Just turn it off
This is a call to the government: Please do not hesitate to take Turkey off the Internet grid. It is the ultimate solution to all of your problems. I do not understand why our government is still trying to reason with small companies like Facebook and Twitter. Our government should not waste their precious time with these companies and their executives. If these pitiful companies want to do business in the world’s best country, then they should agree to our government’s terms one hundred percent or else...
Naturally what I have written above is not my own thoughts. The regular readers of this column know that. However, I am sure that some of the advisers of the government think like this and probably tell our prime minister and the president not to be afraid of taking the necessary steps to show the world their strength.
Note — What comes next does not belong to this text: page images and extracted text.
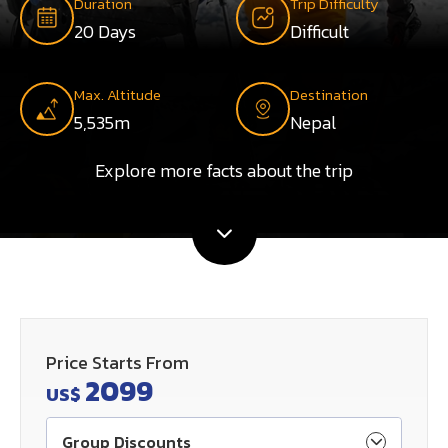
Duration
Trip Difficulty
20 Days
Difficult
Max. Altitude
Destination
5,535m
Nepal
Explore more facts about the trip
Price Starts From
2099
US$
Group Discounts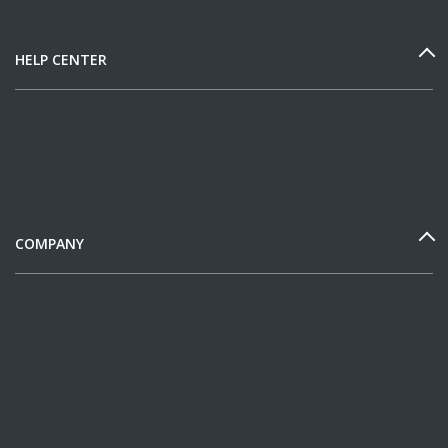
HELP CENTER
COMPANY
I am tired of writing how bad it is, both socially and economically, to ban social media outlets but the government is not bored at all of imposing all kinds of pressure on any outlets allowing people to talk freely.
I do not know if the government sees any beneficial results when they ban Twitter, Facebook or YouTube. I would be thrilled if anyone from the government would be so kind as to tell me what they achieve by regularly making Turkey one of the least free countries in the world.
If no one can give a reasonable explanation of the benefits of our government’s actions, then I think that the government might one day be willing to take the whole country off the Internet grid. It would be easier for all of us. I could then write columns similar to state press releases like they do in North Korea.
Note for last week’s column: People wrote to me after last week’s column when I wrote there were no major abruptions to daily life due to the electricity failure. Apparently there were many who felt just the opposite. They told me that they had 3G and network failures throughout the day and that many factories stopped production. They also informed me the Istanbul metro halted for hours and that many public transportation failures occurred in other cities too. So after all, a day without electricity cost Turkey dearly but not on a Zombie catastrophe scale.